### SOURCE TEXT
##############################
The problem is that bikes (and to a lesser extent the pedalled variety) present the capability of doing a lot of things which are probably ill advised. Cars less so simply because they need more room. I think the main thing bikers miss is that they can appear 'from nowhere' from a car perspective - you do have much better vision on a bike.

There are people in all walks of life that lack judgement, and the human animal is intrinsically very bad a judging risk - What scares us the first time does so less the second, and by the time we've done it 20 times, it's no longer 'risky', no matter what the actuality.

Motorbike education - the much lamented new test etc - is actually pretty good in my experience (biker of 2 years). There's a decent amount of attention to roadcraft and suchlike. Lane splitting can be done perfectly safely, and legally. It can also be done aggressively and dangerously. I could write quite a lot on it - but you've identified the key point - it's not just about what you can do, it's about giving other people the time and opportunity to see you, e.g. not filtering at daft speeds.

I also think there's a demographic thing at play where if you like, the 'cost of entry' in terms of comfort, convenience, risk and so on will concentrate the more risk-taking types towards bikes; I certainly find myself shaking my head at bikes more often than cars.

That said, if you're 'preparing' for an overtake and the person behind is more awake, too bad! I'd also suggest that limiting power is a futile path - you've already sunk that argument by lumping in cyclists; not the most overpowered bunch in the world are they wink

Equally every motorcyclist I've ever met thinks that cars can, and do flatten them at will, mouth the inevitable 'SMIDSY', and get off scott free..
##############################
### SUPPLIED MATERIAL
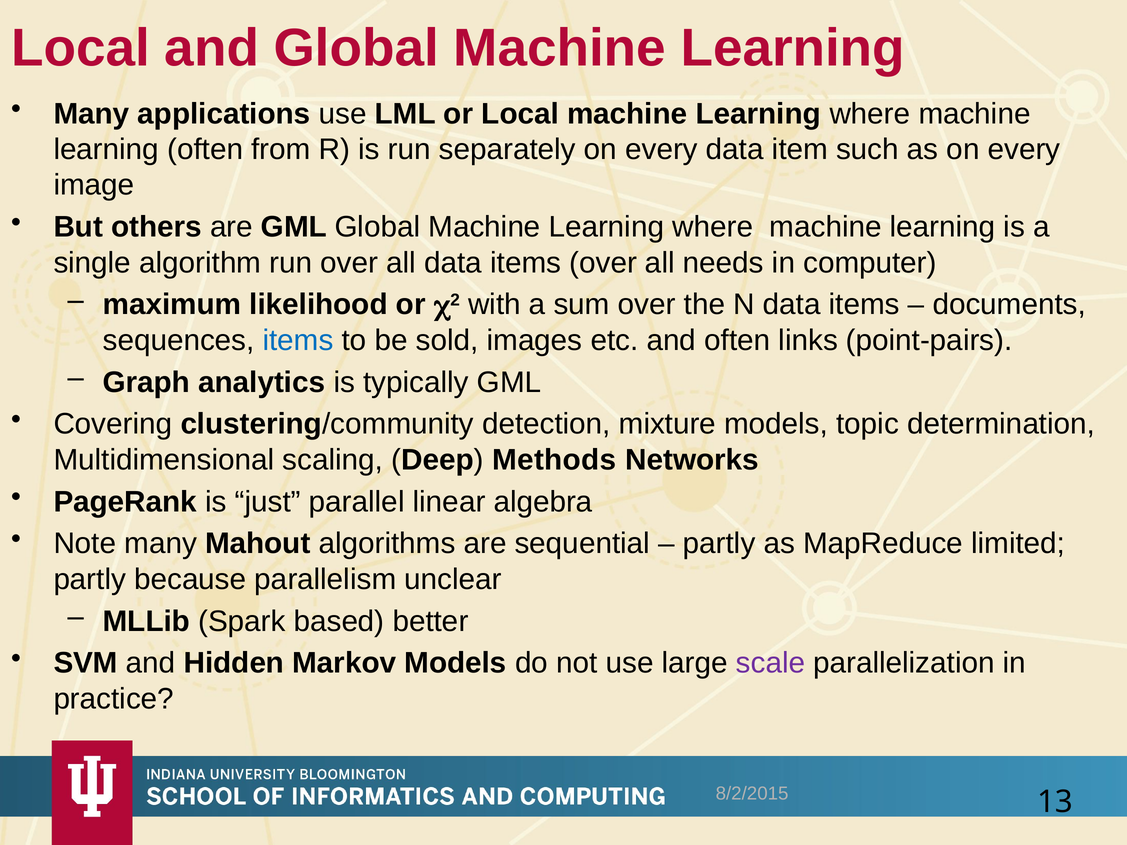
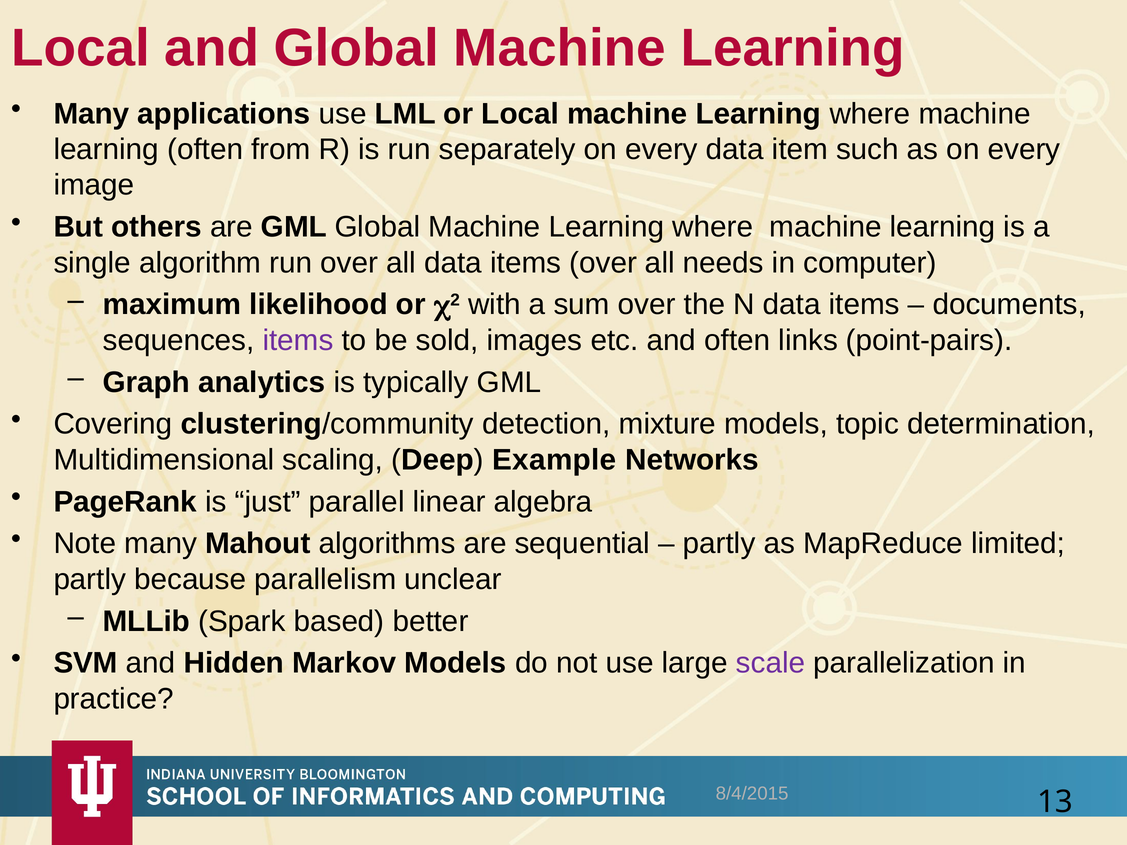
items at (298, 340) colour: blue -> purple
Methods: Methods -> Example
8/2/2015: 8/2/2015 -> 8/4/2015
##############################
### LIST OF TASKS
a) Put this sentence from the motorbike post into Spanish: "Lane splitting can be done perfectly safely, and legally."
b) Rewrite the motorbike post from "Motorbike education - the" to "often than cars.", putting "road safety" in place of "roadcraft".

### TASK-BY-TASK ANSWERS
a) Circular entre carriles puede hacerse de forma perfectamente segura y legal.

b)
Motorbike education - the much lamented new test etc - is actually pretty good in my experience (biker of 2 years). There's a decent amount of attention to road safety and suchlike. Lane splitting can be done perfectly safely, and legally. It can also be done aggressively and dangerously. I could write quite a lot on it - but you've identified the key point - it's not just about what you can do, it's about giving other people the time and opportunity to see you, e.g. not filtering at daft speeds.

I also think there's a demographic thing at play where if you like, the 'cost of entry' in terms of comfort, convenience, risk and so on will concentrate the more risk-taking types towards bikes; I certainly find myself shaking my head at bikes more often than cars.